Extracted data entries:
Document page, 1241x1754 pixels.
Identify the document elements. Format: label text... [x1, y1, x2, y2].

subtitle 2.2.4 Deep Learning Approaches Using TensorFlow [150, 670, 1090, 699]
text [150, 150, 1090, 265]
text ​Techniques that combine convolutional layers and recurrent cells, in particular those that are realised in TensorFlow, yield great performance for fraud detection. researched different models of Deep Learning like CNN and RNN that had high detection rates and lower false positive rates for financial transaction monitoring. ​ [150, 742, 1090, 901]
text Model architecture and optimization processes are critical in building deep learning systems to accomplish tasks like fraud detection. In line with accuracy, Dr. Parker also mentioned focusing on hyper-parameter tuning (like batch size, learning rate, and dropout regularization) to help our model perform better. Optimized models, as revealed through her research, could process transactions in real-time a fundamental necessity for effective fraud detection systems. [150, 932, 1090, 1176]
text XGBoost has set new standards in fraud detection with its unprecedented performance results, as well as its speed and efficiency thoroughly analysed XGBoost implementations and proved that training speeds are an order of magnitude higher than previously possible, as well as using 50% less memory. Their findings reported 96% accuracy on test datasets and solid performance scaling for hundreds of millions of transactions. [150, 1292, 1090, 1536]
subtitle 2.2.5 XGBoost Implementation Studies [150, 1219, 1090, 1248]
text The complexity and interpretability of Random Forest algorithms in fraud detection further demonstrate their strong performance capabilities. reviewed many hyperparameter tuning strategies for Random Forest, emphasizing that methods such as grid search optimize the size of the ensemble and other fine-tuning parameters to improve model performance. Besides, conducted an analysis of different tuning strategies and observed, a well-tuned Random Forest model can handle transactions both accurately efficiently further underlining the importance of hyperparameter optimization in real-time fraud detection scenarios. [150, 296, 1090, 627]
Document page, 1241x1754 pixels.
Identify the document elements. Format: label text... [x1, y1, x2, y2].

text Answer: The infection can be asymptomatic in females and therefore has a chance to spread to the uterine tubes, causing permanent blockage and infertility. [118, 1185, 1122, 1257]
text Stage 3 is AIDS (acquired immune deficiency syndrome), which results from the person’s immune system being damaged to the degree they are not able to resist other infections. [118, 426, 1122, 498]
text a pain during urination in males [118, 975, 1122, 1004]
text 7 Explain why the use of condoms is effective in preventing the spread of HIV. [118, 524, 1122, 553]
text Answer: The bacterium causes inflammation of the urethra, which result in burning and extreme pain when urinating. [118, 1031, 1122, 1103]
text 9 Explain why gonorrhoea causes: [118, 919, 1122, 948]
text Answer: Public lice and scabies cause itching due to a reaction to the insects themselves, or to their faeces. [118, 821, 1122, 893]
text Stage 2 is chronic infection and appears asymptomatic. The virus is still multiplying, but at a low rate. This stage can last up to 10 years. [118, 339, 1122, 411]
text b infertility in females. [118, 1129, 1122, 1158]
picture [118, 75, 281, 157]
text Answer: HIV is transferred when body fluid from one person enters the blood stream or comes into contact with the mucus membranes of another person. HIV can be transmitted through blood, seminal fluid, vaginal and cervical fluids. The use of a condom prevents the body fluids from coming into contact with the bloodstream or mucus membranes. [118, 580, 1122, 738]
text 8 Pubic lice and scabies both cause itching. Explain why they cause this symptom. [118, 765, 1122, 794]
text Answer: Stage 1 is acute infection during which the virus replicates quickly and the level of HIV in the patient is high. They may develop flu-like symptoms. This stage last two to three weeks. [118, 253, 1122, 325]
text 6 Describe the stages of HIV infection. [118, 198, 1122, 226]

> [WHAT THE EXERCISE ASKS]: Please write out the data again exactly as it stands.

> [ANSWER SECTION]:
Document page, 1241x1754 pixels.
Identify the document elements. Format: label text... [x1, y1, x2, y2].

subtitle 2.2.4 Deep Learning Approaches Using TensorFlow [150, 670, 1090, 699]
text [150, 150, 1090, 265]
text ​Techniques that combine convolutional layers and recurrent cells, in particular those that are realised in TensorFlow, yield great performance for fraud detection. researched different models of Deep Learning like CNN and RNN that had high detection rates and lower false positive rates for financial transaction monitoring. ​ [150, 742, 1090, 901]
text Model architecture and optimization processes are critical in building deep learning systems to accomplish tasks like fraud detection. In line with accuracy, Dr. Parker also mentioned focusing on hyper-parameter tuning (like batch size, learning rate, and dropout regularization) to help our model perform better. Optimized models, as revealed through her research, could process transactions in real-time a fundamental necessity for effective fraud detection systems. [150, 932, 1090, 1176]
text XGBoost has set new standards in fraud detection with its unprecedented performance results, as well as its speed and efficiency thoroughly analysed XGBoost implementations and proved that training speeds are an order of magnitude higher than previously possible, as well as using 50% less memory. Their findings reported 96% accuracy on test datasets and solid performance scaling for hundreds of millions of transactions. [150, 1292, 1090, 1536]
subtitle 2.2.5 XGBoost Implementation Studies [150, 1219, 1090, 1248]
text The complexity and interpretability of Random Forest algorithms in fraud detection further demonstrate their strong performance capabilities. reviewed many hyperparameter tuning strategies for Random Forest, emphasizing that methods such as grid search optimize the size of the ensemble and other fine-tuning parameters to improve model performance. Besides, conducted an analysis of different tuning strategies and observed, a well-tuned Random Forest model can handle transactions both accurately efficiently further underlining the importance of hyperparameter optimization in real-time fraud detection scenarios. [150, 296, 1090, 627]
Document page, 1241x1754 pixels.
Identify the document elements. Format: label text... [x1, y1, x2, y2].

text Answer: The infection can be asymptomatic in females and therefore has a chance to spread to the uterine tubes, causing permanent blockage and infertility. [118, 1185, 1122, 1257]
text Stage 3 is AIDS (acquired immune deficiency syndrome), which results from the person’s immune system being damaged to the degree they are not able to resist other infections. [118, 426, 1122, 498]
text a pain during urination in males [118, 975, 1122, 1004]
text 7 Explain why the use of condoms is effective in preventing the spread of HIV. [118, 524, 1122, 553]
text Answer: The bacterium causes inflammation of the urethra, which result in burning and extreme pain when urinating. [118, 1031, 1122, 1103]
text 9 Explain why gonorrhoea causes: [118, 919, 1122, 948]
text Answer: Public lice and scabies cause itching due to a reaction to the insects themselves, or to their faeces. [118, 821, 1122, 893]
text Stage 2 is chronic infection and appears asymptomatic. The virus is still multiplying, but at a low rate. This stage can last up to 10 years. [118, 339, 1122, 411]
text b infertility in females. [118, 1129, 1122, 1158]
picture [118, 75, 281, 157]
text Answer: HIV is transferred when body fluid from one person enters the blood stream or comes into contact with the mucus membranes of another person. HIV can be transmitted through blood, seminal fluid, vaginal and cervical fluids. The use of a condom prevents the body fluids from coming into contact with the bloodstream or mucus membranes. [118, 580, 1122, 738]
text 8 Pubic lice and scabies both cause itching. Explain why they cause this symptom. [118, 765, 1122, 794]
text Answer: Stage 1 is acute infection during which the virus replicates quickly and the level of HIV in the patient is high. They may develop flu-like symptoms. This stage last two to three weeks. [118, 253, 1122, 325]
text 6 Describe the stages of HIV infection. [118, 198, 1122, 226]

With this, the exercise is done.